▶ [What the task requires]: Reproduce the entries so that every line matches the original exactly.

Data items
•••••
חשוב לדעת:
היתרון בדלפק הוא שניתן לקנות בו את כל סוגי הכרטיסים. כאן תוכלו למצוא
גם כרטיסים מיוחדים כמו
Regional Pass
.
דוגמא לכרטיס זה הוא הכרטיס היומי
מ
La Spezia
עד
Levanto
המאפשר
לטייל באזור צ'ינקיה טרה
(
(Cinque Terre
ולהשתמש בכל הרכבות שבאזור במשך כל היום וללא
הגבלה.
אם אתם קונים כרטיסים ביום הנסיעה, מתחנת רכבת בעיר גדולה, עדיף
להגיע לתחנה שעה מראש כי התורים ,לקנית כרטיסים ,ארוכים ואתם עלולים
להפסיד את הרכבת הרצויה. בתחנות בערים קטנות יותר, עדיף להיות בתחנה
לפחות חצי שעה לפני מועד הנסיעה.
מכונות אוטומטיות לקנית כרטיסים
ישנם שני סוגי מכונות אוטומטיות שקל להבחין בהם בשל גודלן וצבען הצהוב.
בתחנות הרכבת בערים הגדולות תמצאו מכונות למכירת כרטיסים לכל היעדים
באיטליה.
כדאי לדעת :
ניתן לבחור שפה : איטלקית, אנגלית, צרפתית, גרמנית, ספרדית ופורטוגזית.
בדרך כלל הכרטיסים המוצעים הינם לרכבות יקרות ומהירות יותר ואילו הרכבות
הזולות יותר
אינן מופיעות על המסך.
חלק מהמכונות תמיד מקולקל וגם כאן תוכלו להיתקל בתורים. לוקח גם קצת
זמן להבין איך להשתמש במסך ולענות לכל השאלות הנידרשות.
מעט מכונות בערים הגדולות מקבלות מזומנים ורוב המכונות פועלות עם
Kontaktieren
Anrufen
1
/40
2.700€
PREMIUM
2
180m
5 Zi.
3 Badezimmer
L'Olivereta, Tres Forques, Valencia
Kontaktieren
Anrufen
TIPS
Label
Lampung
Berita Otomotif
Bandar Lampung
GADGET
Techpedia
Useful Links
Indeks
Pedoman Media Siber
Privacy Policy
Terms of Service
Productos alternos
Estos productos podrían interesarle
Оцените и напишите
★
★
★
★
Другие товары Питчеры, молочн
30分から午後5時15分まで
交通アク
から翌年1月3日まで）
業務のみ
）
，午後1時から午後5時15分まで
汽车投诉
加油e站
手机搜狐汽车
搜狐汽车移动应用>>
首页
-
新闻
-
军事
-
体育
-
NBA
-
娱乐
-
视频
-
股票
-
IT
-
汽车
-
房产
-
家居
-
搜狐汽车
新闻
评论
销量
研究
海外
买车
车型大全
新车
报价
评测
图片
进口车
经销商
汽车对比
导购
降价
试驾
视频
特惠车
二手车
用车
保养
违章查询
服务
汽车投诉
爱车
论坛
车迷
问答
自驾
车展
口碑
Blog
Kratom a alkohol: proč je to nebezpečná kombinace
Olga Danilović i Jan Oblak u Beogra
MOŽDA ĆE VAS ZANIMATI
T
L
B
•••••
▶ [Problem solution]:
חשוב לדעת:
היתרון בדלפק הוא שניתן לקנות בו את כל סוגי הכרטיסים. כאן תוכלו למצוא
גם כרטיסים מיוחדים כמו
Regional Pass
.
דוגמא לכרטיס זה הוא הכרטיס היומי
מ
La Spezia
עד
Levanto
המאפשר
לטייל באזור צ'ינקיה טרה
(
(Cinque Terre
ולהשתמש בכל הרכבות שבאזור במשך כל היום וללא
הגבלה.
אם אתם קונים כרטיסים ביום הנסיעה, מתחנת רכבת בעיר גדולה, עדיף
להגיע לתחנה שעה מראש כי התורים ,לקנית כרטיסים ,ארוכים ואתם עלולים
להפסיד את הרכבת הרצויה. בתחנות בערים קטנות יותר, עדיף להיות בתחנה
לפחות חצי שעה לפני מועד הנסיעה.
מכונות אוטומטיות לקנית כרטיסים
ישנם שני סוגי מכונות אוטומטיות שקל להבחין בהם בשל גודלן וצבען הצהוב.
בתחנות הרכבת בערים הגדולות תמצאו מכונות למכירת כרטיסים לכל היעדים
באיטליה.
כדאי לדעת :
ניתן לבחור שפה : איטלקית, אנגלית, צרפתית, גרמנית, ספרדית ופורטוגזית.
בדרך כלל הכרטיסים המוצעים הינם לרכבות יקרות ומהירות יותר ואילו הרכבות
הזולות יותר
אינן מופיעות על המסך.
חלק מהמכונות תמיד מקולקל וגם כאן תוכלו להיתקל בתורים. לוקח גם קצת
זמן להבין איך להשתמש במסך ולענות לכל השאלות הנידרשות.
מעט מכונות בערים הגדולות מקבלות מזומנים ורוב המכונות פועלות עם
Kontaktieren
Anrufen
1
/40
2.700€
PREMIUM
2
180m
5 Zi.
3 Badezimmer
L'Olivereta, Tres Forques, Valencia
Kontaktieren
Anrufen
TIPS
Label
Lampung
Berita Otomotif
Bandar Lampung
GADGET
Techpedia
Useful Links
Indeks
Pedoman Media Siber
Privacy Policy
Terms of Service
Productos alternos
Estos productos podrían interesarle
Оцените и напишите
★
★
★
★
Другие товары Питчеры, молочн
30分から午後5時15分まで
交通アク
から翌年1月3日まで）
業務のみ
）
，午後1時から午後5時15分まで
汽车投诉
加油e站
手机搜狐汽车
搜狐汽车移动应用>>
首页
-
新闻
-
军事
-
体育
-
NBA
-
娱乐
-
视频
-
股票
-
IT
-
汽车
-
房产
-
家居
-
搜狐汽车
新闻
评论
销量
研究
海外
买车
车型大全
新车
报价
评测
图片
进口车
经销商
汽车对比
导购
降价
试驾
视频
特惠车
二手车
用车
保养
违章查询
服务
汽车投诉
爱车
论坛
车迷
问答
自驾
车展
口碑
Blog
Kratom a alkohol: proč je to nebezpečná kombinace
Olga Danilović i Jan Oblak u Beogra
MOŽDA ĆE VAS ZANIMATI
T
L
B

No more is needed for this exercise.